── SOURCE RECORDS ──

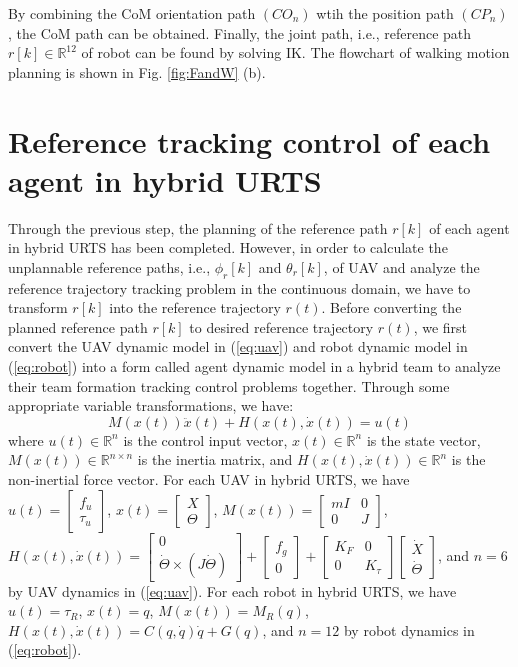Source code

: \documentclass[journal,12pt,onecolumn,draftclsnofoot,]{IEEEtran}
\begin{document}
By combining the CoM orientation path $(CO_n)$ wtih the position path $(CP_n)$, the CoM path can be obtained. Finally, the joint path, i.e., reference path $r[k]\in\mathbb{R}^{12}$ of robot can be found by solving IK. The flowchart of walking motion planning is shown in Fig. \ref{fig:FandW} (b).

\section{Reference tracking control of each agent in hybrid URTS}
Through the previous step, the planning of the reference path $r[k]$ of each agent in hybrid URTS has been completed. However, in order to calculate the unplannable reference paths, i.e., $\phi_r[k]$ and $\theta_r[k]$, of UAV and analyze the reference trajectory tracking problem in the continuous domain, we have to transform $r[k]$ into the reference trajectory $r(t)$. Before converting the planned reference path $r[k]$ to desired reference trajectory $r(t)$, we first convert the UAV dynamic model in (\ref{eq:uav}) and robot dynamic model in (\ref{eq:robot}) into a form called agent dynamic model in a hybrid team to analyze their team formation tracking control problems together. Through some appropriate variable transformations, we have:
\begin{equation} \label{eq:agent} 
    M(x(t))\ddot{x}(t) + H(x(t),\dot{x}(t)) = u(t)
\end{equation}
where $u(t)\in\mathbb{R}^n$ is the control input vector, $x(t)\in\mathbb{R}^n$ is the state vector, $M(x(t))\in\mathbb{R}^{n\times n}$ is the inertia matrix, and $H(x(t),\dot{x}(t))\in\mathbb{R}^n$ is the non-inertial force vector. For each UAV in hybrid URTS, we have $u(t)=\begin{bmatrix}
    f_u \\ \tau_u
\end{bmatrix}$, $x(t)=\begin{bmatrix}
    X \\ \Theta
\end{bmatrix}$, $M(x(t))=\begin{bmatrix}
    mI & 0 \\ 0 & J
\end{bmatrix}$, $H(x(t),\dot{x}(t))=\begin{bmatrix}
    0 \\ \dot{\Theta}\times(J\dot{\Theta})
\end{bmatrix}+\begin{bmatrix}
    f_g \\ 0
\end{bmatrix}+\begin{bmatrix}
    K_F & 0 \\
    0 & K_\tau
\end{bmatrix}\begin{bmatrix}
    \dot{X} \\ \dot{\Theta}
\end{bmatrix}$, and $n=6$ by UAV dynamics in (\ref{eq:uav}). For each robot in hybrid URTS, we have $u(t)=\tau_R$, $x(t)=q$, $M(x(t))=M_R(q)$, $H(x(t),\dot{x}(t))=C(q,\dot{q})\dot{q} + G(q)$, and $n=12$ by robot dynamics in (\ref{eq:robot}).
\end{document}
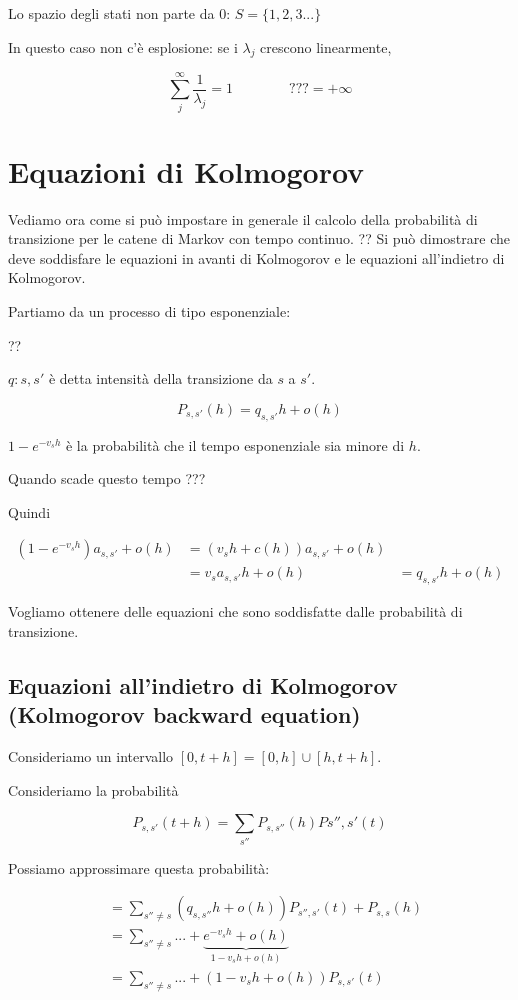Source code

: \documentclass[a4paper,12pt]{book}
\begin{document}
Lo spazio degli stati non parte da 0: $ S = \{1,2,3...\} $

In questo caso non c'è esplosione: se i $\lambda_j$ crescono linearmente,

$$ \sum_j^{\infty} \frac{1}{\lambda_j} = 1 \qquad \qquad ??? = +\infty$$ %

\section{Equazioni di Kolmogorov}

Vediamo ora come si può impostare in generale il calcolo della probabilità di transizione per le catene di Markov con tempo continuo. ?? %
 Si può dimostrare che deve soddisfare le equazioni in avanti di Kolmogorov e le equazioni all'indietro di Kolmogorov. 

Partiamo da un processo di tipo esponenziale:

?? %

$ q:{s,s'} $ è detta intensità della transizione da $ s $ a $ s' $.

$$ P_{s,s'}(h) = q_{s,s'}h + o(h) $$

$ 1 - e^{-v_s h} $ è la probabilità che il tempo esponenziale sia minore di $ h $. 

Quando scade questo tempo ??? %

Quindi 

\begin{align*}
	(1 - e^{-v_s h})a_{s,s'} + o(h) & = (v_s h + c(h)) a_{s,s'} + o(h) \\ %
	& = v_s a_{s,s'} h + o(h) & = q_{s,s'} h + o(h)
\end{align*}

Vogliamo ottenere delle equazioni che sono soddisfatte dalle probabilità di transizione.

\subsection{Equazioni all'indietro di Kolmogorov (Kolmogorov backward equation)}

Consideriamo un intervallo $ [0, t+h] = [0, h] \cup [h, t+h] $. %

Consideriamo la probabilità

$$ P_{s,s'} (t+h) = \sum_{s''} P_{s,s''}(h)P{s'', s'}(t) $$

Possiamo approssimare questa probabilità:

\begin{align*}
	& = \sum_{s'' \ne s} (q_{s,s''}h + o(h))P_{s'',s'}(t) + P_{s,s}(h) \\
	& = \sum_{s'' \ne s} ... + \underbrace{e^{-v_s h} + o(h)}_{1 - v_s h + o(h)}\\ %
	& = \sum_{s'' \ne s} ... + (1 - v_s h + o(h))P_{s,s'}(t) %
\end{align*}
\end{document}
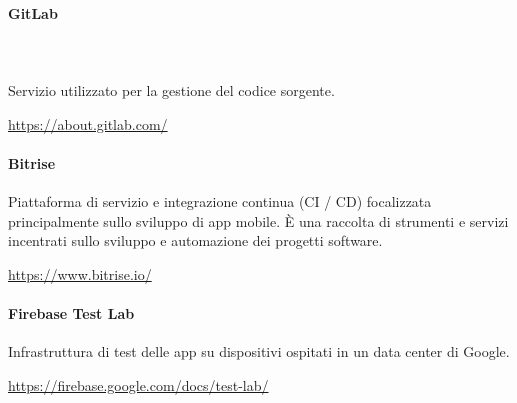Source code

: 		\paragraph{GitLab} \mbox{}\\ \mbox{}\\
		Servizio utilizzato per la gestione del codice sorgente.
		\newline
		\centerline{\url{https://about.gitlab.com/}}
		\begin{comment}
			\begin{figure}[H]
			\texttt{[image: res/images/""]}
			\caption{Software per la codifica}
			\end{figure} 
		\end{comment}
		\paragraph{Bitrise}
		Piattaforma di servizio e integrazione continua (CI / CD) focalizzata principalmente sullo sviluppo di app mobile. È una raccolta di strumenti e servizi incentrati sullo sviluppo e automazione dei progetti software. 
		\newline
		\centerline{\url{https://www.bitrise.io/}}
	\paragraph{Firebase Test Lab}
	Infrastruttura di test delle app su dispositivi ospitati in un data center di Google.
	\newline
		\centerline{\url{https://firebase.google.com/docs/test-lab/}}
	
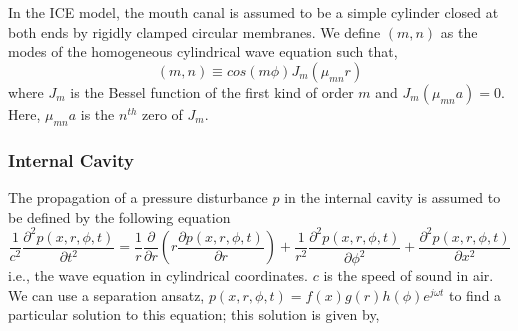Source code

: \chapter{}

In the ICE model, the mouth canal is assumed to be a simple cylinder closed at 
both ends by rigidly clamped circular membranes. 
We define $(m,n)$ as the modes of the homogeneous cylindrical wave equation such that,
\begin{equation}\label{CylindricalHarmonic}
 (m,n)\equiv cos(m\phi)J_m\left(\mu_{mn}r\right)
\end{equation}
where $J_m$ is the Bessel function of the first kind of order $m$ and $J_m\left(\mu_{mn}a\right)=0$. 
Here, $\mu_{mn}a$ is the $n^{th}$ zero of $J_m$. 

\subsection{Internal Cavity}
The propagation of a pressure disturbance $p$ in the internal cavity is assumed to be defined by the following
equation
\begin{equation}\label{CavityCylindrical}
 \frac{1}{c^2}\frac{\partial^2p(x,r,\phi,t)}{\partial t^2}=\frac{1}{r}\frac{\partial}{\partial r}\left(r\frac{\partial p(x,r,\phi,t)}{\partial r}\right)+
 \frac{1}{r^2}\frac{\partial^2 p(x,r,\phi,t)}{\partial \phi^2}+\frac{\partial^2 p(x,r,\phi,t)}{\partial x^2}
\end{equation}
i.e., the wave equation in cylindrical coordinates. $c$ is the speed of sound in air. We can use a separation
ansatz, $p(x,r,\phi,t)=f(x)g(r)h(\phi)e^{j\omega t}$ to find a particular solution
to this equation; this solution is given by,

───

• **DIRECTIVE**: Retype the listing above exactly. Pictures are not part of the copy.

• **TASK OUTPUT**:
Source code

: \documentclass[journal,12pt,onecolumn,draftclsnofoot,]{IEEEtran}
\begin{document}
By combining the CoM orientation path $(CO_n)$ wtih the position path $(CP_n)$, the CoM path can be obtained. Finally, the joint path, i.e., reference path $r[k]\in\mathbb{R}^{12}$ of robot can be found by solving IK. The flowchart of walking motion planning is shown in Fig. \ref{fig:FandW} (b).

\section{Reference tracking control of each agent in hybrid URTS}
Through the previous step, the planning of the reference path $r[k]$ of each agent in hybrid URTS has been completed. However, in order to calculate the unplannable reference paths, i.e., $\phi_r[k]$ and $\theta_r[k]$, of UAV and analyze the reference trajectory tracking problem in the continuous domain, we have to transform $r[k]$ into the reference trajectory $r(t)$. Before converting the planned reference path $r[k]$ to desired reference trajectory $r(t)$, we first convert the UAV dynamic model in (\ref{eq:uav}) and robot dynamic model in (\ref{eq:robot}) into a form called agent dynamic model in a hybrid team to analyze their team formation tracking control problems together. Through some appropriate variable transformations, we have:
\begin{equation} \label{eq:agent} 
    M(x(t))\ddot{x}(t) + H(x(t),\dot{x}(t)) = u(t)
\end{equation}
where $u(t)\in\mathbb{R}^n$ is the control input vector, $x(t)\in\mathbb{R}^n$ is the state vector, $M(x(t))\in\mathbb{R}^{n\times n}$ is the inertia matrix, and $H(x(t),\dot{x}(t))\in\mathbb{R}^n$ is the non-inertial force vector. For each UAV in hybrid URTS, we have $u(t)=\begin{bmatrix}
    f_u \\ \tau_u
\end{bmatrix}$, $x(t)=\begin{bmatrix}
    X \\ \Theta
\end{bmatrix}$, $M(x(t))=\begin{bmatrix}
    mI & 0 \\ 0 & J
\end{bmatrix}$, $H(x(t),\dot{x}(t))=\begin{bmatrix}
    0 \\ \dot{\Theta}\times(J\dot{\Theta})
\end{bmatrix}+\begin{bmatrix}
    f_g \\ 0
\end{bmatrix}+\begin{bmatrix}
    K_F & 0 \\
    0 & K_\tau
\end{bmatrix}\begin{bmatrix}
    \dot{X} \\ \dot{\Theta}
\end{bmatrix}$, and $n=6$ by UAV dynamics in (\ref{eq:uav}). For each robot in hybrid URTS, we have $u(t)=\tau_R$, $x(t)=q$, $M(x(t))=M_R(q)$, $H(x(t),\dot{x}(t))=C(q,\dot{q})\dot{q} + G(q)$, and $n=12$ by robot dynamics in (\ref{eq:robot}).
\end{document}
Source code

: \documentclass[a4paper,12pt]{book}
\begin{document}
Lo spazio degli stati non parte da 0: $ S = \{1,2,3...\} $

In questo caso non c'è esplosione: se i $\lambda_j$ crescono linearmente,

$$ \sum_j^{\infty} \frac{1}{\lambda_j} = 1 \qquad \qquad ??? = +\infty$$ %

\section{Equazioni di Kolmogorov}

Vediamo ora come si può impostare in generale il calcolo della probabilità di transizione per le catene di Markov con tempo continuo. ?? %
 Si può dimostrare che deve soddisfare le equazioni in avanti di Kolmogorov e le equazioni all'indietro di Kolmogorov. 

Partiamo da un processo di tipo esponenziale:

?? %

$ q:{s,s'} $ è detta intensità della transizione da $ s $ a $ s' $.

$$ P_{s,s'}(h) = q_{s,s'}h + o(h) $$

$ 1 - e^{-v_s h} $ è la probabilità che il tempo esponenziale sia minore di $ h $. 

Quando scade questo tempo ??? %

Quindi 

\begin{align*}
	(1 - e^{-v_s h})a_{s,s'} + o(h) & = (v_s h + c(h)) a_{s,s'} + o(h) \\ %
	& = v_s a_{s,s'} h + o(h) & = q_{s,s'} h + o(h)
\end{align*}

Vogliamo ottenere delle equazioni che sono soddisfatte dalle probabilità di transizione.

\subsection{Equazioni all'indietro di Kolmogorov (Kolmogorov backward equation)}

Consideriamo un intervallo $ [0, t+h] = [0, h] \cup [h, t+h] $. %

Consideriamo la probabilità

$$ P_{s,s'} (t+h) = \sum_{s''} P_{s,s''}(h)P{s'', s'}(t) $$

Possiamo approssimare questa probabilità:

\begin{align*}
	& = \sum_{s'' \ne s} (q_{s,s''}h + o(h))P_{s'',s'}(t) + P_{s,s}(h) \\
	& = \sum_{s'' \ne s} ... + \underbrace{e^{-v_s h} + o(h)}_{1 - v_s h + o(h)}\\ %
	& = \sum_{s'' \ne s} ... + (1 - v_s h + o(h))P_{s,s'}(t) %
\end{align*}
\end{document}
Source code

: 		\paragraph{GitLab} \mbox{}\\ \mbox{}\\
		Servizio utilizzato per la gestione del codice sorgente.
		\newline
		\centerline{\url{https://about.gitlab.com/}}
		\begin{comment}
			\begin{figure}[H]
			\texttt{[image: res/images/""]}
			\caption{Software per la codifica}
			\end{figure} 
		\end{comment}
		\paragraph{Bitrise}
		Piattaforma di servizio e integrazione continua (CI / CD) focalizzata principalmente sullo sviluppo di app mobile. È una raccolta di strumenti e servizi incentrati sullo sviluppo e automazione dei progetti software. 
		\newline
		\centerline{\url{https://www.bitrise.io/}}
	\paragraph{Firebase Test Lab}
	Infrastruttura di test delle app su dispositivi ospitati in un data center di Google.
	\newline
		\centerline{\url{https://firebase.google.com/docs/test-lab/}}
	
Source code

: \chapter{}

In the ICE model, the mouth canal is assumed to be a simple cylinder closed at 
both ends by rigidly clamped circular membranes. 
We define $(m,n)$ as the modes of the homogeneous cylindrical wave equation such that,
\begin{equation}\label{CylindricalHarmonic}
 (m,n)\equiv cos(m\phi)J_m\left(\mu_{mn}r\right)
\end{equation}
where $J_m$ is the Bessel function of the first kind of order $m$ and $J_m\left(\mu_{mn}a\right)=0$. 
Here, $\mu_{mn}a$ is the $n^{th}$ zero of $J_m$. 

\subsection{Internal Cavity}
The propagation of a pressure disturbance $p$ in the internal cavity is assumed to be defined by the following
equation
\begin{equation}\label{CavityCylindrical}
 \frac{1}{c^2}\frac{\partial^2p(x,r,\phi,t)}{\partial t^2}=\frac{1}{r}\frac{\partial}{\partial r}\left(r\frac{\partial p(x,r,\phi,t)}{\partial r}\right)+
 \frac{1}{r^2}\frac{\partial^2 p(x,r,\phi,t)}{\partial \phi^2}+\frac{\partial^2 p(x,r,\phi,t)}{\partial x^2}
\end{equation}
i.e., the wave equation in cylindrical coordinates. $c$ is the speed of sound in air. We can use a separation
ansatz, $p(x,r,\phi,t)=f(x)g(r)h(\phi)e^{j\omega t}$ to find a particular solution
to this equation; this solution is given by,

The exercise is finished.